Ask a Librarian initially used a console called Docutek VRLplus.  The only screenshot I have is from an error report.


Do you see?  There was a problem with the shared browser window on the right.  Docutek in the end made browser-sharing optional, and enabled posting hot links in the chat box.

In 2008 Ask a Librarian migrated to a new product, Instant Service, which added an e-mail feature for libraries without their own reference e-mail arrangement.  Screen-sharing was still an option, but pushing links in chat continued to be the overwhelming preference, and now Ask a Librarian has dropped the screen-sharing component entirely.  Instant Service has since become  ATG Live Help.

Here you see a frivolous request.  Details show neither a user-name nor an actual question.  It's not unusual to get empty or idle requests from bored schoolchildren.  We were once bombarded with silly questions from a classroom in New Zealand.



Here is a chat session in progress.  Roberto from Miami asked, "How can I borrow books that are not in the system?" (We can see which library web site they have come in from.).  I had to go to the web site of the Miami-Dade Public Library and figure out where patrons can request new materials and interlibrary loans.  I found a link under More Library Services, Suggestions for Purchase, which takes you to a web form that doubles as an interlibrary loan request form if you check a button and agree to pay $2 per request.


 I had a good hour at the Collaborative Desk this week.  I was able to help Roberto find out about interlibrary loans at his library.  Another man who came in through the State Library's site needed to know how to get a copy of his Florida birth certificate.  When I found out that he was now in Tennessee, I sent him a link to the Florida Vital Records Office in Jacksonville.
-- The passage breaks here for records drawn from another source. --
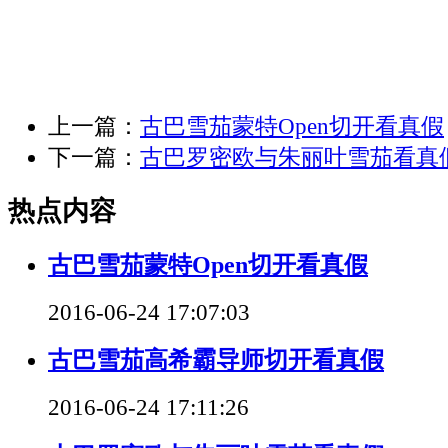
上一篇：
古巴雪茄蒙特Open切开看真假
下一篇：
古巴罗密欧与朱丽叶雪茄看真
热点内容
古巴雪茄蒙特Open切开看真假
2016-06-24 17:07:03
古巴雪茄高希霸导师切开看真假
2016-06-24 17:11:26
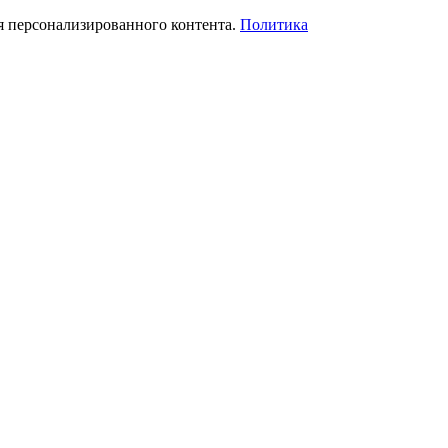
я персонализированного контента.
Политика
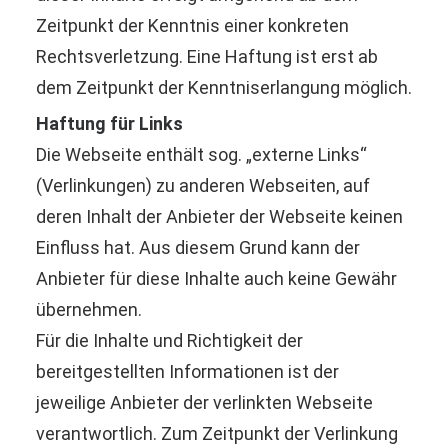
Zeitpunkt der Kenntnis einer konkreten
Rechtsverletzung. Eine Haftung ist erst ab
dem Zeitpunkt der Kenntniserlangung möglich.
Haftung für Links
Die Webseite enthält sog. „externe Links“
(Verlinkungen) zu anderen Webseiten, auf
deren Inhalt der Anbieter der Webseite keinen
Einfluss hat. Aus diesem Grund kann der
Anbieter für diese Inhalte auch keine Gewähr
übernehmen.
Für die Inhalte und Richtigkeit der
bereitgestellten Informationen ist der
jeweilige Anbieter der verlinkten Webseite
verantwortlich. Zum Zeitpunkt der Verlinkung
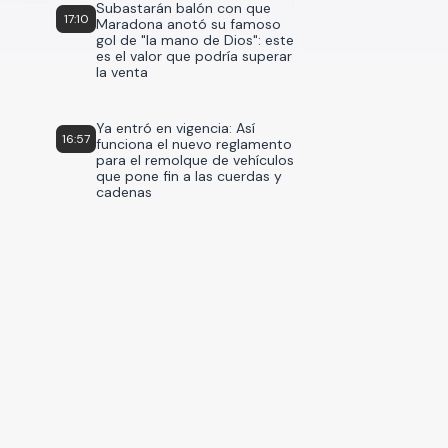
Subastarán balón con que
17:10
Maradona anotó su famoso
gol de "la mano de Dios": este
es el valor que podría superar
la venta
Ya entró en vigencia: Así
16:57
funciona el nuevo reglamento
para el remolque de vehículos
que pone fin a las cuerdas y
cadenas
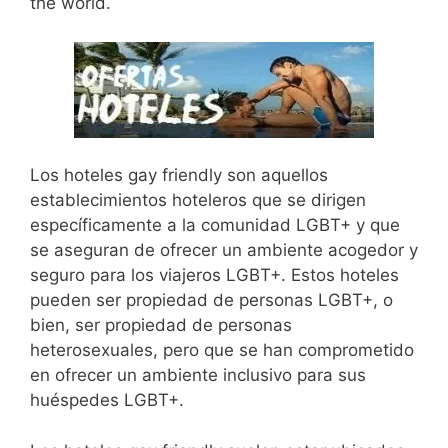
the world.
Los hoteles gay friendly son aquellos
establecimientos hoteleros que se dirigen
específicamente a la comunidad LGBT+ y que
se aseguran de ofrecer un ambiente acogedor y
seguro para los viajeros LGBT+. Estos hoteles
pueden ser propiedad de personas LGBT+, o
bien, ser propiedad de personas
heterosexuales, pero que se han comprometido
en ofrecer un ambiente inclusivo para sus
huéspedes LGBT+.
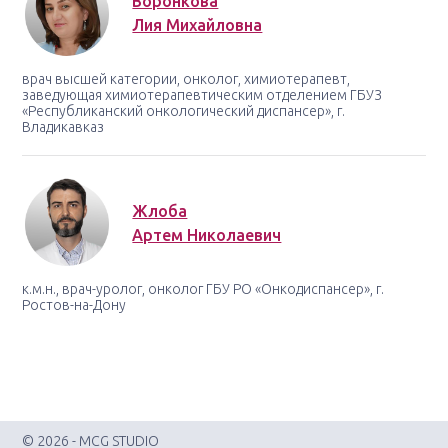
Воронкова
Лия Михайловна
врач высшей категории, онколог, химиотерапевт,
заведующая химиотерапевтическим отделением ГБУЗ
«Республиканский онкологический диспансер», г.
Владикавказ
Жлоба
Артем Николаевич
к.м.н., врач-уролог, онколог ГБУ РО «Онкодиспансер», г.
Ростов-на-Дону
© 2026 - MCG STUDIO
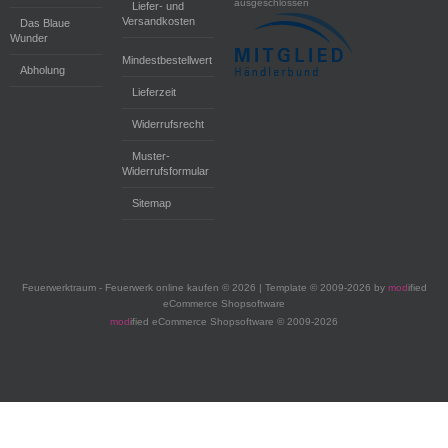
ausgeschlossen
Liefer- und
Versandkosten
Das Blaue
Wunder
Mindestbestellwert
Abholung
Lieferzeit
Widerrufsrecht
Muster-
Widerrufsformular
Sitemap
Feuerwerktraum - Feuerwerk online kaufen © 2026 | Template © 2009-2026 by
mod
ified
eCommerce Shopsoftware
mod
ified eCommerce Shopsoftware © 2009-2026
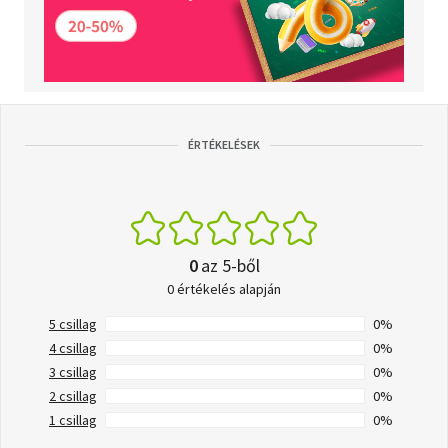
ÉRTÉKELÉSEK
0
az 5-ből
0 értékelés alapján
5 csillag
0%
4 csillag
0%
3 csillag
0%
2 csillag
0%
1 csillag
0%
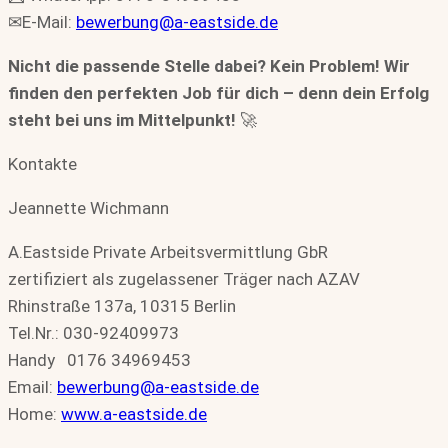
✉E-Mail:
bewerbung@a-eastside.de
Nicht die passende Stelle dabei? Kein Problem! Wir
finden den perfekten Job für dich – denn dein Erfolg
steht bei uns im Mittelpunkt!
🚀
Kontakte
Jeannette Wichmann
A.Eastside Private Arbeitsvermittlung GbR
zertifiziert als zugelassener Träger nach AZAV
Rhinstraße 137a, 10315 Berlin
Tel.Nr.: 030-92409973
Handy 0176 34969453
Email:
bewerbung@a-eastside.de
Home:
www.a-eastside.de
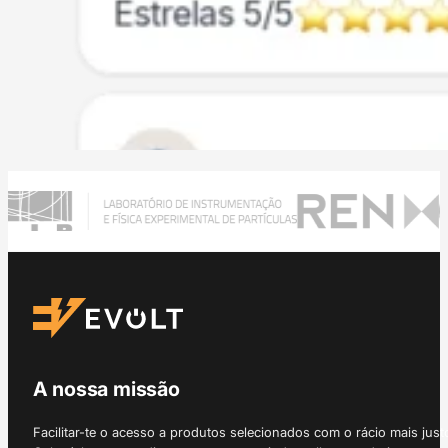
A nossa missão
Facilitar-te o acesso a produtos selecionados com o rácio mais just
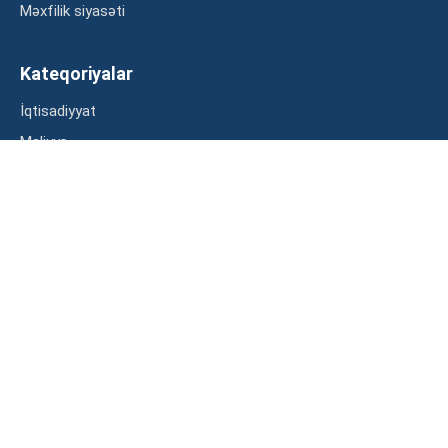
Məxfilik siyasəti
Kateqoriyalar
İqtisadiyyat
Maliyyə
Müsahibə
Statistika
Abunə ol
Mən şərtləri oxudum və razılaşdım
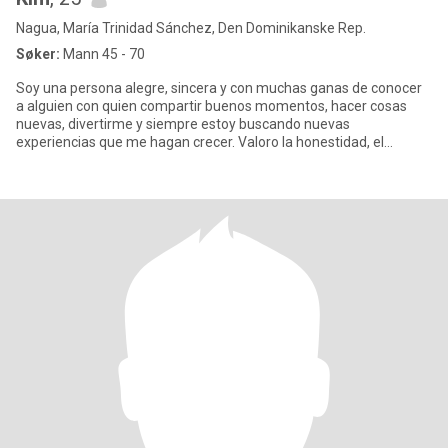
Nagua, María Trinidad Sánchez, Den Dominikanske Rep.
Søker:
Mann 45 - 70
Soy una persona alegre, sincera y con muchas ganas de conocer
a alguien con quien compartir buenos momentos, hacer cosas
nuevas, divertirme y siempre estoy buscando nuevas
experiencias que me hagan crecer. Valoro la honestidad, el
respeto.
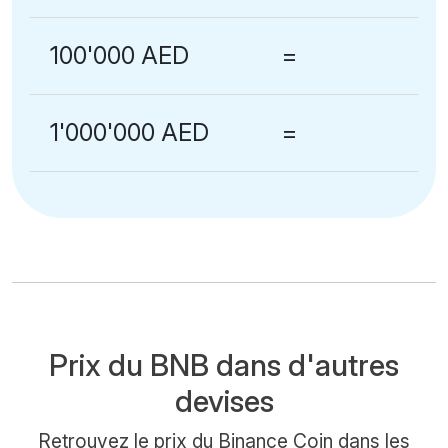
100'000 AED
=
1'000'000 AED
=
Prix du BNB dans d'autres
devises
Retrouvez le prix du Binance Coin dans les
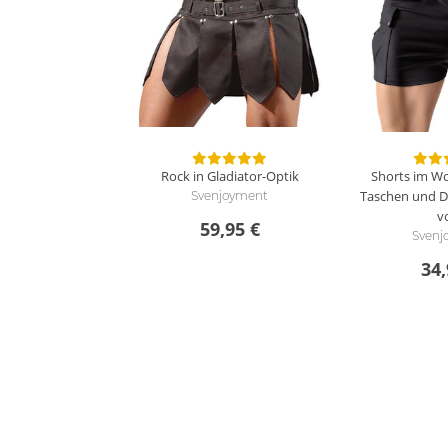
Rock in Gladiator-Optik
Shorts im Wo
Taschen und D
Svenjoyment
v
59,95 €
Svenj
34,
Users going to Ask a Librarian from their library's web page see a notice that their question will not necessarily be answered by staff from their library, but often they think that we are in their library, and can help them with reserves and patron account issues.  Sometimes we have to suggest that they use the e-mail option, (which goes to their library), but we do the best we can, helping them navigate their library's catalog or databases.

You can see the address box and "Push" button above the chat window that lets us send the user a link which opens a new window on their desktop.  This shows in the transcript as Sending:  http://www.mdpls.org/catalog/suggestion.asp.

Ask a Librarian added the functionality to receive and reply to text messages last year.  I haven't seen many yet.  Testing our library's texting address was comical.  The reference staff are all too old to have any experience with texting, and it took some asking around before we found someone who knew enough to send a test text message on their mobile.